You are visiting the Louvre; heading off with a few thousand of your closest friends to see the Mona Lisa because, well, it’s here you always liked the song.  Suddenly just as you enter the hallway across from the Mona Lisa, all the power goes out in the building.  Everything. [I know, it couldn’t happen – but this is a teaching story, give me a break.]  You grope your way into the room where you think the Mona Lisa should be, and encounter one of those “velvet ropes and poles” constructions that keep visitors away from the art.  As you feel your way around the rest of the room you touch another plaque on the wall.  Finally, you back into the middle of the room and find a bench.  You sit down facing, you hope, the Mona Lisa, and stare into the darkness imagining da Vinci’s masterpiece.  After a few minutes there is a whoosh and the lights come back on and you find yourself staring at a poster in five languages, describing evacuation procedures during an emergency.  Turning around you see the Mona Lisa hanging on the wall behind you.

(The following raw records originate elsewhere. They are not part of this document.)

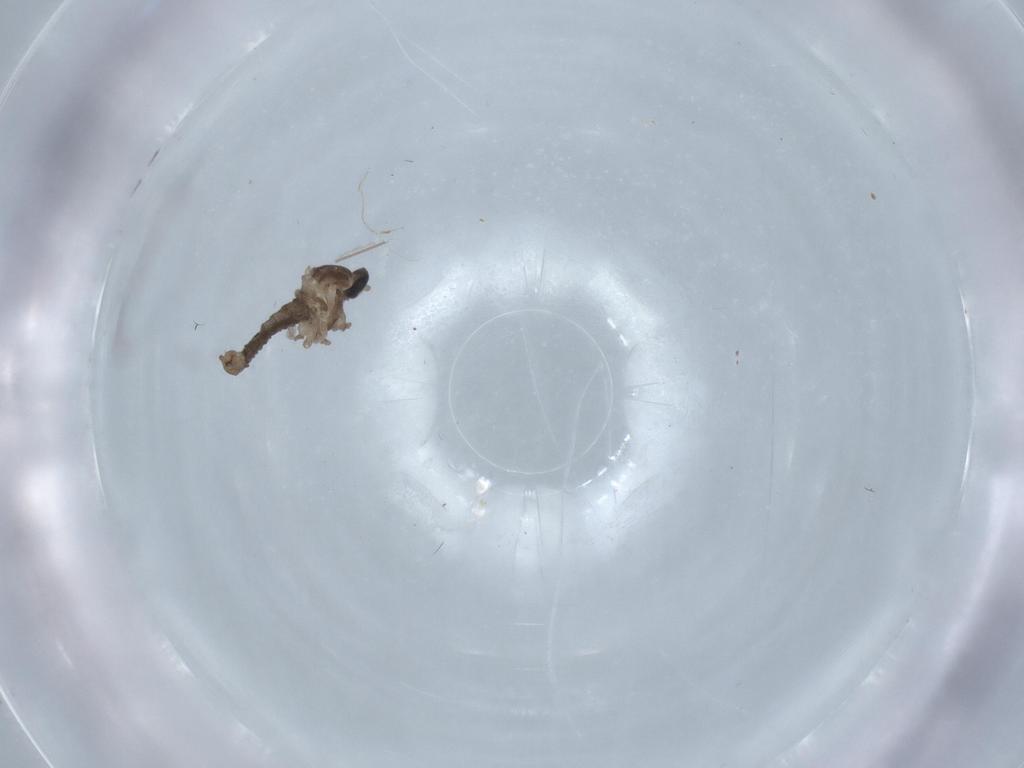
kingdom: Animalia
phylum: Arthropoda
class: Insecta
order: Diptera
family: Cecidomyiidae
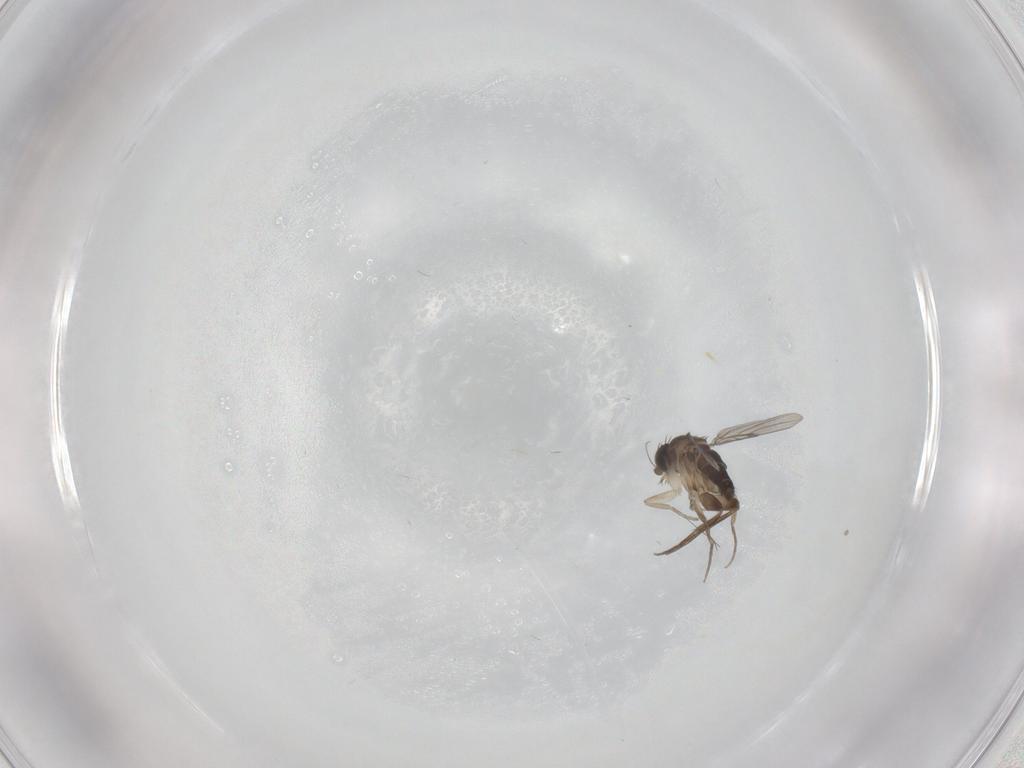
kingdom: Animalia
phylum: Arthropoda
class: Insecta
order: Diptera
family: Phoridae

If you find yourself thinking that, without the transformative power of light, we are powerless to discern between the symbolic power of great art and the pragmatic function of a poster, then you are a Greek.

If you look up and wonder how the lights failed and what sensing system cued them to cycle back on you are a Geek.

If you find yourself feeling a little guilty about sitting on a velvet couch looking at the Mona Lisa when millions of others cannot, and you surreptitiously shoot a little video of her to post on YouTube, then you will feel right at home in cultural studies.